■ **Extracted records**
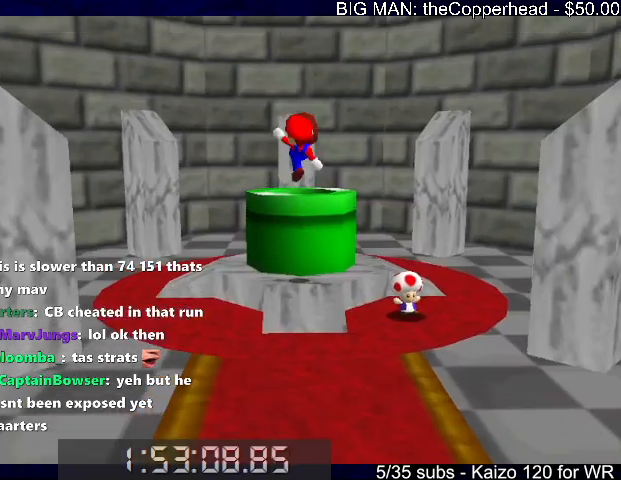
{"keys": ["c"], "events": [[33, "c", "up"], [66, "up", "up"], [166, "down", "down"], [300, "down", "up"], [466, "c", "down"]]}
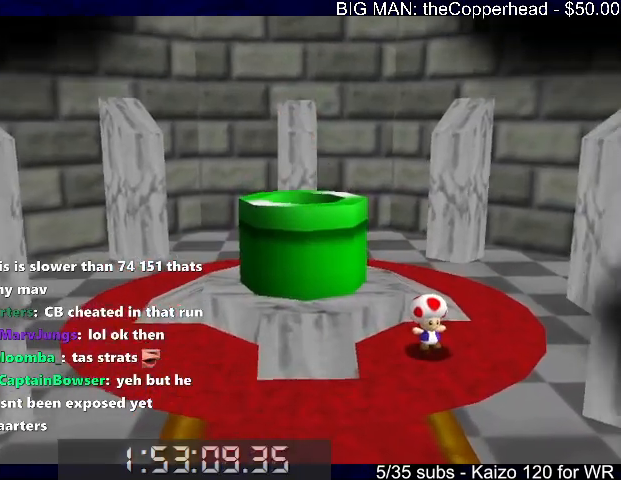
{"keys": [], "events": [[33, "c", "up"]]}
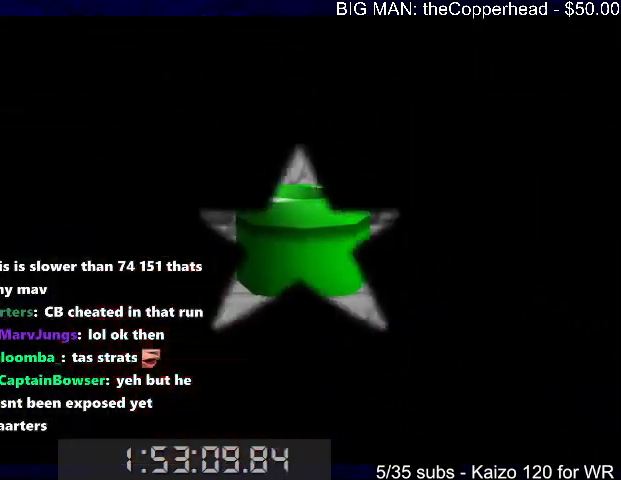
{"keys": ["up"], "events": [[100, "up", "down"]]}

---

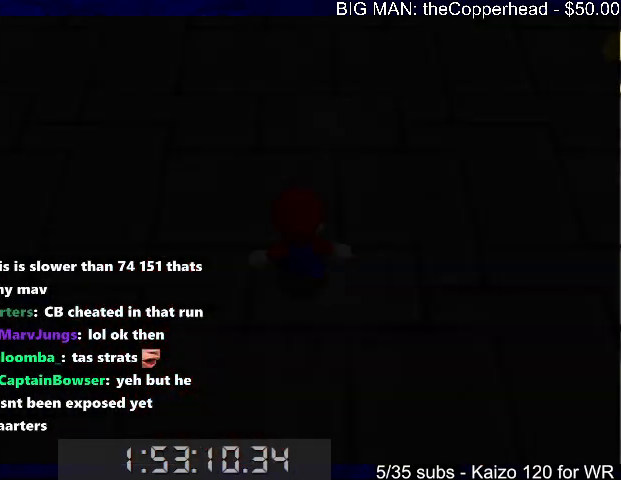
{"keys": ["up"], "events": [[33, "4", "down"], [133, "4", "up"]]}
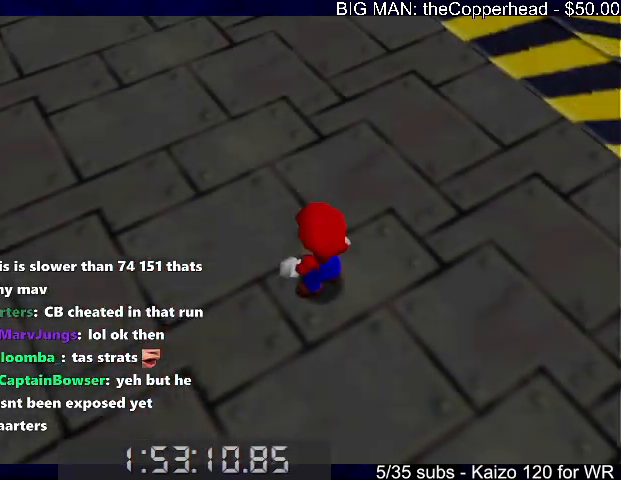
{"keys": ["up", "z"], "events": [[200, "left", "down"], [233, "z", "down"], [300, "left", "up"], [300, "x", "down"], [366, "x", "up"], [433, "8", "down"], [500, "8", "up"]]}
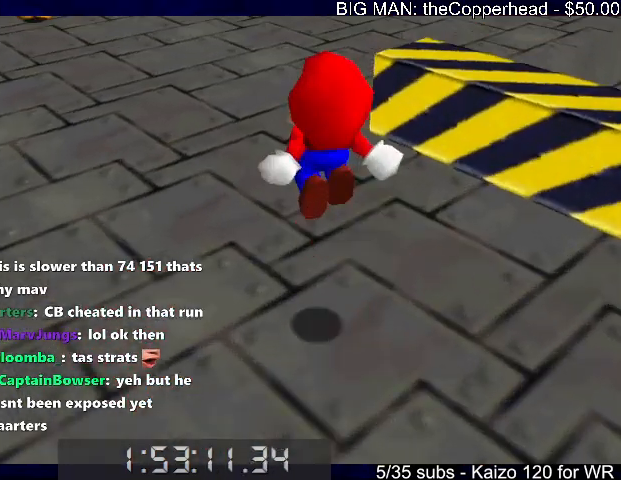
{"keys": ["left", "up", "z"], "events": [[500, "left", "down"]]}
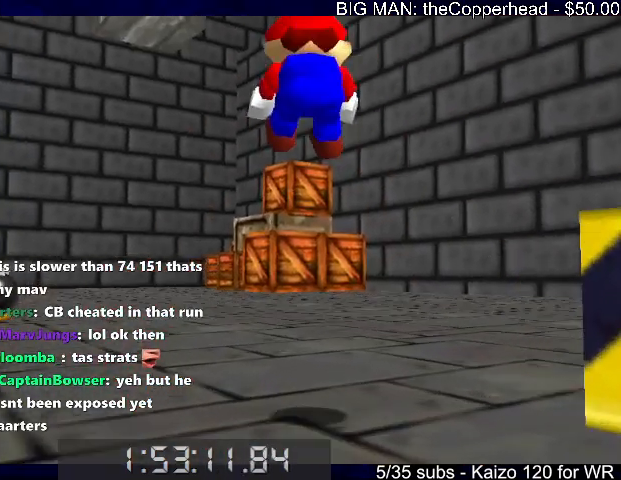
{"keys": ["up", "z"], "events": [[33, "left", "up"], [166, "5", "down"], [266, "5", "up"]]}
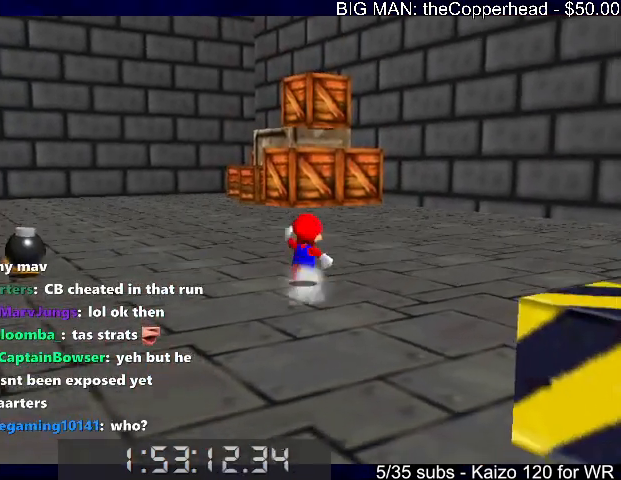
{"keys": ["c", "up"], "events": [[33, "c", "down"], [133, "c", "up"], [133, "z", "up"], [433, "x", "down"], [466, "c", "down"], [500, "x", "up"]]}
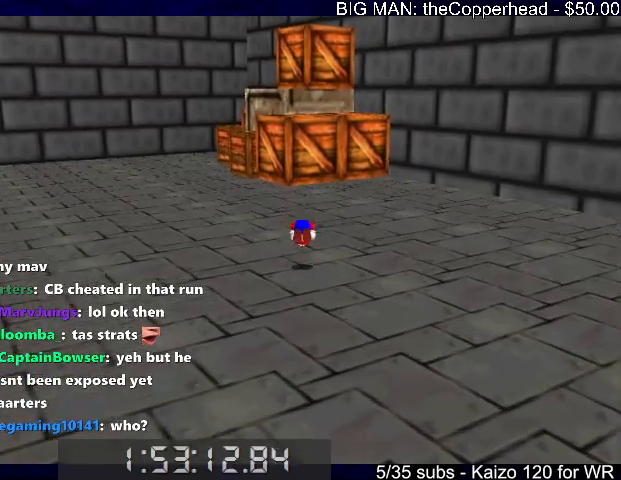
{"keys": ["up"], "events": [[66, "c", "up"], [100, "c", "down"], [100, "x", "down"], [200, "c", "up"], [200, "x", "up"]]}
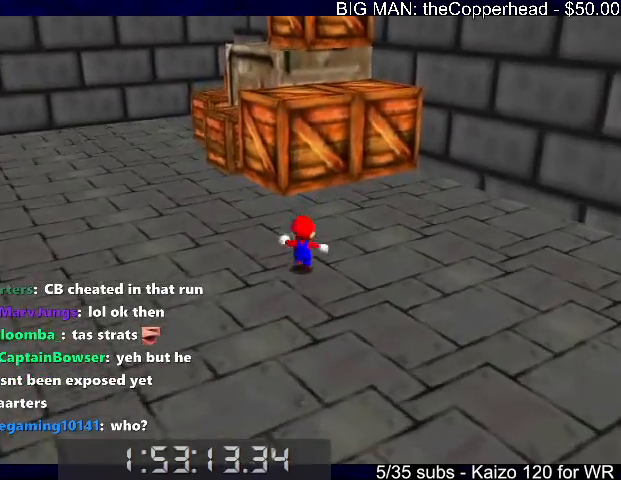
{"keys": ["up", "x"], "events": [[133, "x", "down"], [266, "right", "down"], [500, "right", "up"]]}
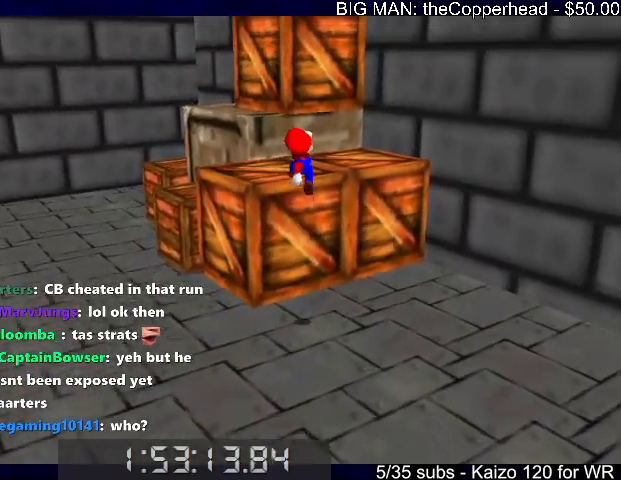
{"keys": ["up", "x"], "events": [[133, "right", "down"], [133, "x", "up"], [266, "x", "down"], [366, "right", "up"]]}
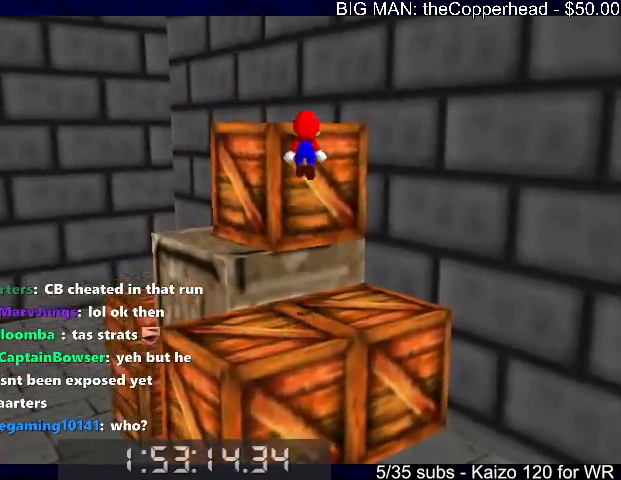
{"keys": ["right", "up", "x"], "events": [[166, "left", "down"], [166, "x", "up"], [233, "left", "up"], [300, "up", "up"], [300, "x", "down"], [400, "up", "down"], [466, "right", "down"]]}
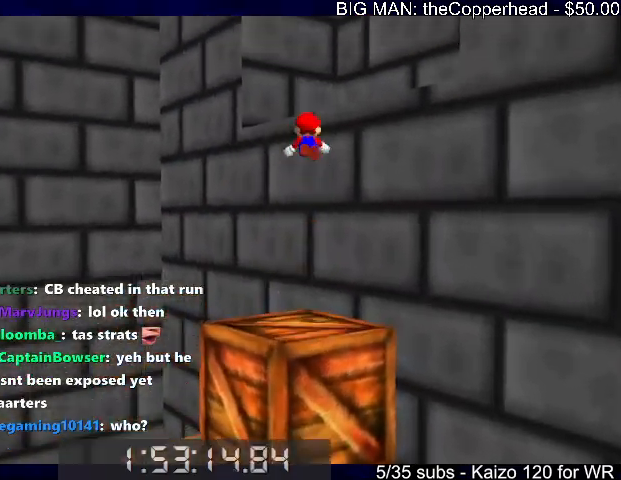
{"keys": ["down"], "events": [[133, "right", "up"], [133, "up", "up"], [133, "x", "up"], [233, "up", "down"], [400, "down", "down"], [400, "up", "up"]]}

■ **Your assignment**
Among the lines above, tally those containing the string "left" and give only the result.

■ **Solution to the problem**
4